**Task description**
Go through the data underneath and copy every line exactly.

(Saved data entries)
========================================================================
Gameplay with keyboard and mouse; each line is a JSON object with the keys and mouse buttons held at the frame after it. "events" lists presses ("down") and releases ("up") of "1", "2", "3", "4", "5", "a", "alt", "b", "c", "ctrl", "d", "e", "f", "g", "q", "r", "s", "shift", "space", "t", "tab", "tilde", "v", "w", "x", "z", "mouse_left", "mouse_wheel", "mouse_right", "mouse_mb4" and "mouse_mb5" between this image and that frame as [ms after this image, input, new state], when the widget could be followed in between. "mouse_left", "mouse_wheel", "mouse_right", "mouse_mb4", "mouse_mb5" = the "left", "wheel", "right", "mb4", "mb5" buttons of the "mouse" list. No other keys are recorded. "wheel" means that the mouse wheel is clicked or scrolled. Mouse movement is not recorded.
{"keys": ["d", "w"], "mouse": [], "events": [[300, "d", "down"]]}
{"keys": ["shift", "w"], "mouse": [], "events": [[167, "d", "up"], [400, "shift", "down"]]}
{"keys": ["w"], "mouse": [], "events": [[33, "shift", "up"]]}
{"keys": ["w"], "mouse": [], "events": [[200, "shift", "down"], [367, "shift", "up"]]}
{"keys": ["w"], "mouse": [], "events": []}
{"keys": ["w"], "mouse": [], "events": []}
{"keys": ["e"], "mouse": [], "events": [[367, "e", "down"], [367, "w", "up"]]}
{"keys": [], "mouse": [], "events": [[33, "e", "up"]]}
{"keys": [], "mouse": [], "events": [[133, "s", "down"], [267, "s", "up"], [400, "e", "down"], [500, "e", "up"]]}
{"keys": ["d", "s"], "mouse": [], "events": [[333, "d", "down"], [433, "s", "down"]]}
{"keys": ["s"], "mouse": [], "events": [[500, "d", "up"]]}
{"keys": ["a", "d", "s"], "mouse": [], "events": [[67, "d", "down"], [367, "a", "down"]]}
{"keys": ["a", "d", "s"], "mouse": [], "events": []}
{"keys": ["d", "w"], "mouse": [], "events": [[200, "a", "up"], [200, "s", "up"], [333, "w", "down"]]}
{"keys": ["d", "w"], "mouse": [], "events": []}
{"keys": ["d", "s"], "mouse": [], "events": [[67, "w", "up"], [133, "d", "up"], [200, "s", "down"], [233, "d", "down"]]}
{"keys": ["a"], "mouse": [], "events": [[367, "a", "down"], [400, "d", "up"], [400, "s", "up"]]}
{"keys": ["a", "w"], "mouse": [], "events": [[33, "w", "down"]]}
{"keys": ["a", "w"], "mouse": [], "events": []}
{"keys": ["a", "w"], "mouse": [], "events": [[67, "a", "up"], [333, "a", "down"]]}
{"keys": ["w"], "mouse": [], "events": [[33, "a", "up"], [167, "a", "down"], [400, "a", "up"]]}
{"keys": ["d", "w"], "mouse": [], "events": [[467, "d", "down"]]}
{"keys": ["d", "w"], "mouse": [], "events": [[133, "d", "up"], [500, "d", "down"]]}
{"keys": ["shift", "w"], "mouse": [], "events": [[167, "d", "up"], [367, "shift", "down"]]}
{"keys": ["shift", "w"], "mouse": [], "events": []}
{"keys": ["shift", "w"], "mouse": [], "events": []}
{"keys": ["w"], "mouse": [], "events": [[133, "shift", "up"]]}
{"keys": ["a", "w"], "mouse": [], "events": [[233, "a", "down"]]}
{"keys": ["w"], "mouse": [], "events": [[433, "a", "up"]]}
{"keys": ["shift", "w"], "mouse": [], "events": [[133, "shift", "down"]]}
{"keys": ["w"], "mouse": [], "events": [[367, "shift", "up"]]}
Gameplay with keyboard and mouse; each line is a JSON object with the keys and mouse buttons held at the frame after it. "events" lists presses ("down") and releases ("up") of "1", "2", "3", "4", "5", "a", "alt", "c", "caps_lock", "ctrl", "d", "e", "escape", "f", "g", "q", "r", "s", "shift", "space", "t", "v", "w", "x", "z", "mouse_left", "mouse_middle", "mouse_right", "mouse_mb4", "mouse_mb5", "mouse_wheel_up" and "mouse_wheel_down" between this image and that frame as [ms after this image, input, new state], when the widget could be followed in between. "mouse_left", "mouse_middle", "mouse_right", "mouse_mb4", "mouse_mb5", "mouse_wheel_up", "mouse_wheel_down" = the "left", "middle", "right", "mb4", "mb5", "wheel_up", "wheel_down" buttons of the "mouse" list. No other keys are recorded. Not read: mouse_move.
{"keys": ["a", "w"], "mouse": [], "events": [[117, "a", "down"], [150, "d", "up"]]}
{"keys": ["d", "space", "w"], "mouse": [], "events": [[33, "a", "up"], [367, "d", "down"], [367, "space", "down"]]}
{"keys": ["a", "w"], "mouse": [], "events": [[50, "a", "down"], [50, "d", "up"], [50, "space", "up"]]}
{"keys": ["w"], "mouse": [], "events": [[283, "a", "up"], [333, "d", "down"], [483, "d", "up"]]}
========================================================================
**Result**
Gameplay with keyboard and mouse; each line is a JSON object with the keys and mouse buttons held at the frame after it. "events" lists presses ("down") and releases ("up") of "1", "2", "3", "4", "5", "a", "alt", "b", "c", "ctrl", "d", "e", "f", "g", "q", "r", "s", "shift", "space", "t", "tab", "tilde", "v", "w", "x", "z", "mouse_left", "mouse_wheel", "mouse_right", "mouse_mb4" and "mouse_mb5" between this image and that frame as [ms after this image, input, new state], when the widget could be followed in between. "mouse_left", "mouse_wheel", "mouse_right", "mouse_mb4", "mouse_mb5" = the "left", "wheel", "right", "mb4", "mb5" buttons of the "mouse" list. No other keys are recorded. "wheel" means that the mouse wheel is clicked or scrolled. Mouse movement is not recorded.
{"keys": ["d", "w"], "mouse": [], "events": [[300, "d", "down"]]}
{"keys": ["shift", "w"], "mouse": [], "events": [[167, "d", "up"], [400, "shift", "down"]]}
{"keys": ["w"], "mouse": [], "events": [[33, "shift", "up"]]}
{"keys": ["w"], "mouse": [], "events": [[200, "shift", "down"], [367, "shift", "up"]]}
{"keys": ["w"], "mouse": [], "events": []}
{"keys": ["w"], "mouse": [], "events": []}
{"keys": ["e"], "mouse": [], "events": [[367, "e", "down"], [367, "w", "up"]]}
{"keys": [], "mouse": [], "events": [[33, "e", "up"]]}
{"keys": [], "mouse": [], "events": [[133, "s", "down"], [267, "s", "up"], [400, "e", "down"], [500, "e", "up"]]}
{"keys": ["d", "s"], "mouse": [], "events": [[333, "d", "down"], [433, "s", "down"]]}
{"keys": ["s"], "mouse": [], "events": [[500, "d", "up"]]}
{"keys": ["a", "d", "s"], "mouse": [], "events": [[67, "d", "down"], [367, "a", "down"]]}
{"keys": ["a", "d", "s"], "mouse": [], "events": []}
{"keys": ["d", "w"], "mouse": [], "events": [[200, "a", "up"], [200, "s", "up"], [333, "w", "down"]]}
{"keys": ["d", "w"], "mouse": [], "events": []}
{"keys": ["d", "s"], "mouse": [], "events": [[67, "w", "up"], [133, "d", "up"], [200, "s", "down"], [233, "d", "down"]]}
{"keys": ["a"], "mouse": [], "events": [[367, "a", "down"], [400, "d", "up"], [400, "s", "up"]]}
{"keys": ["a", "w"], "mouse": [], "events": [[33, "w", "down"]]}
{"keys": ["a", "w"], "mouse": [], "events": []}
{"keys": ["a", "w"], "mouse": [], "events": [[67, "a", "up"], [333, "a", "down"]]}
{"keys": ["w"], "mouse": [], "events": [[33, "a", "up"], [167, "a", "down"], [400, "a", "up"]]}
{"keys": ["d", "w"], "mouse": [], "events": [[467, "d", "down"]]}
{"keys": ["d", "w"], "mouse": [], "events": [[133, "d", "up"], [500, "d", "down"]]}
{"keys": ["shift", "w"], "mouse": [], "events": [[167, "d", "up"], [367, "shift", "down"]]}
{"keys": ["shift", "w"], "mouse": [], "events": []}
{"keys": ["shift", "w"], "mouse": [], "events": []}
{"keys": ["w"], "mouse": [], "events": [[133, "shift", "up"]]}
{"keys": ["a", "w"], "mouse": [], "events": [[233, "a", "down"]]}
{"keys": ["w"], "mouse": [], "events": [[433, "a", "up"]]}
{"keys": ["shift", "w"], "mouse": [], "events": [[133, "shift", "down"]]}
{"keys": ["w"], "mouse": [], "events": [[367, "shift", "up"]]}
Gameplay with keyboard and mouse; each line is a JSON object with the keys and mouse buttons held at the frame after it. "events" lists presses ("down") and releases ("up") of "1", "2", "3", "4", "5", "a", "alt", "c", "caps_lock", "ctrl", "d", "e", "escape", "f", "g", "q", "r", "s", "shift", "space", "t", "v", "w", "x", "z", "mouse_left", "mouse_middle", "mouse_right", "mouse_mb4", "mouse_mb5", "mouse_wheel_up" and "mouse_wheel_down" between this image and that frame as [ms after this image, input, new state], when the widget could be followed in between. "mouse_left", "mouse_middle", "mouse_right", "mouse_mb4", "mouse_mb5", "mouse_wheel_up", "mouse_wheel_down" = the "left", "middle", "right", "mb4", "mb5", "wheel_up", "wheel_down" buttons of the "mouse" list. No other keys are recorded. Not read: mouse_move.
{"keys": ["a", "w"], "mouse": [], "events": [[117, "a", "down"], [150, "d", "up"]]}
{"keys": ["d", "space", "w"], "mouse": [], "events": [[33, "a", "up"], [367, "d", "down"], [367, "space", "down"]]}
{"keys": ["a", "w"], "mouse": [], "events": [[50, "a", "down"], [50, "d", "up"], [50, "space", "up"]]}
{"keys": ["w"], "mouse": [], "events": [[283, "a", "up"], [333, "d", "down"], [483, "d", "up"]]}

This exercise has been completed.